Ah, the polaroid. A long lost tradition. Instant cameras have been commercially available since the late 40s, and were all the range in the late 20th century. People were thrilled at the opportunity to take their own photographs, but over time this eventually got replaced by obsessing over multiple images on a mobile phone. Gone was the instant capture of single moments when you were happy or you saw something stunning. I think it's time to bring that back, albeit in a more minor role.
I was first properly introduced to the idea of taking polaroid photographs in my second year of college, hanging out with my arty friends. When they were kind enough to buy me a camera for my birthday, I finally realised exactly how fun it is. We spent days going on adventures and taking pictures and creating collages of all the fun we'd had. Those were the best days, and we probably wouldn't have had so much fun if we weren't being artistic with it. Since beginning my own adventures with an instant camera, I decided it was time to share that feeling and that joy which comes with holding in your hand the perfect image capturing something that just happened. And that's something that you can keep forever, to remind you of that moment.

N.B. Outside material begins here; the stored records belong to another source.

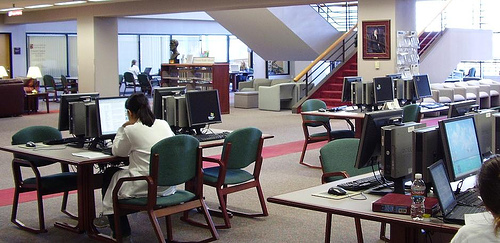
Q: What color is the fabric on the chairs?
A: Green.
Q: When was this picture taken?
A: Daytime.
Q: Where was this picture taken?
A: A library.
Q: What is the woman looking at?
A: Computer screen.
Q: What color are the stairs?
A: Red.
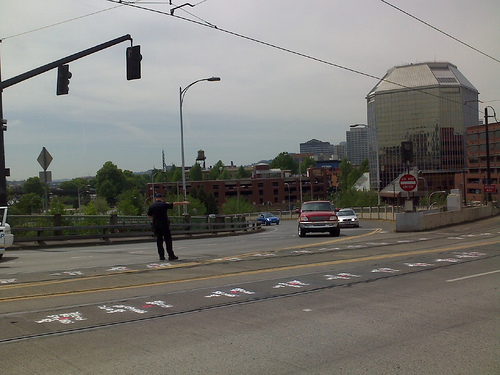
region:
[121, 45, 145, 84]
first stop light on pole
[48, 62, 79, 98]
second stoplight on pole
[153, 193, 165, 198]
man wearing black hat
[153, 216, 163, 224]
man wearing black shirt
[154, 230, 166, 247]
man wearing black jeans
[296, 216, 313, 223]
light on left of car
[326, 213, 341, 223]
light on right of car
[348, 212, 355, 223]
silver car in back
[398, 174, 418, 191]
street sign in traffic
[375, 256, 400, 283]
white markings on street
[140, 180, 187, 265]
Cop directing traffic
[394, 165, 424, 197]
Do not enter traffic sign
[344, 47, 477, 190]
large glass building in the background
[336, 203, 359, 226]
silver car on the highway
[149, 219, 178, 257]
cop wearing black uniform pants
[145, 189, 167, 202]
person wearing a hat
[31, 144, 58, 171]
triangle traffic sign on a pole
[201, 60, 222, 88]
street lamp on a pole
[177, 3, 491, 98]
electric lines above the trees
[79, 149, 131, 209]
Trees with leaves on them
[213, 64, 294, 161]
blue and white sky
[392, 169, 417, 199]
red and white sign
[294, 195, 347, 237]
large red pickup truck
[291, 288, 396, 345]
road is light grey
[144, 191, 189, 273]
police officer in road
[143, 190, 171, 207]
officer has black cap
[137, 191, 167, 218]
officer has black shirt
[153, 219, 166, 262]
officer has black pants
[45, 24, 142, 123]
black traffic lights on pole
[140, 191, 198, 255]
officer directing traffic on the street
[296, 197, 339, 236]
red truck on the strett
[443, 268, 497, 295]
white line painted on the street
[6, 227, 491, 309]
yellow double lines on the street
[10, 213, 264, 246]
railings along the street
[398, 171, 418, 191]
red and white traffic sign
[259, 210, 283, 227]
blue car on the street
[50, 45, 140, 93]
two black traffic signals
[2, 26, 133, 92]
black bar traffic signals are on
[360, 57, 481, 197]
tallest building in the cityscape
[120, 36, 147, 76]
black traffic light hanging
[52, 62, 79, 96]
black traffic light hanging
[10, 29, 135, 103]
long metal light pole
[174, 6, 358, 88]
wire in the air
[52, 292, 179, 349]
white writing on the street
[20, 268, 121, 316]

Not only do you get this feeling of instant gratification from the picture you just took, but seeing yourself or your surroundings or your friends in sepia tones, where the colours seem more romantic and beautiful than they are before you is a precious experience. If you have never shot on a polariod, all I say is that if this is something that you have never tried, maybe it's time you did!
If photography is an interest of yours, which if you're reading this article I assume it may be, experiencing a wide variety of different ways to capture your images is so important to help you develop your unique sense of style. Whether you usually lean towards film or digital, experimenting with polaroids is so much fun, you may just find yourself accidentally in love with them. Creating memories is always a wonderful idea, but sometimes this kind of memory feels worth so much more than something digital, for reasons that allude me.
In the end, it may not be for you. Polariod cameras are expensive, and the price of film can be, frankly, extortionate—see if you can find someone who does own one, maybe hire one. While it not being your thing might put you off, there's no harm in trying, just once. Nothing looks better on the pages of a scrapbook than a selection of polariods you took. No digital enhancing, no worrying about whether or not it looks just right. Only fun, happy shots from a day out (or in!).
When you're outdoors in the sunlight and you take a polaroid of yourself, it just always seems to come out in prettier colours and everything looks so beautiful. I feel so confident posing in front of a polariod, the shades and the shadows and the vintage touch and the not-quite-big-enough-to-see-my-imperfections images. Your surroundings, too, look more vibrant, with less blemishes. Everything just seems so much happier.
At the end of the day, nothing can quite beat the feeling of instantly holding in your hand a piece of art you just captured. If you are not already familiar with this feeling, all I can do is recommend that you try it! It's not encouraged enough, anymore—living in the moment. Photographs today are carefully planned out, staged, stressed over. This way there is none of that. You take one, maybe two pictures, and then you're done. In my opinion, that is natural and perfect. There is no better way to capture a true moment of your life, to cherish forever.
So go out there, on a bright, sunny day, and shower the grass with stunning images with those classic white frames. Make art and create something happy.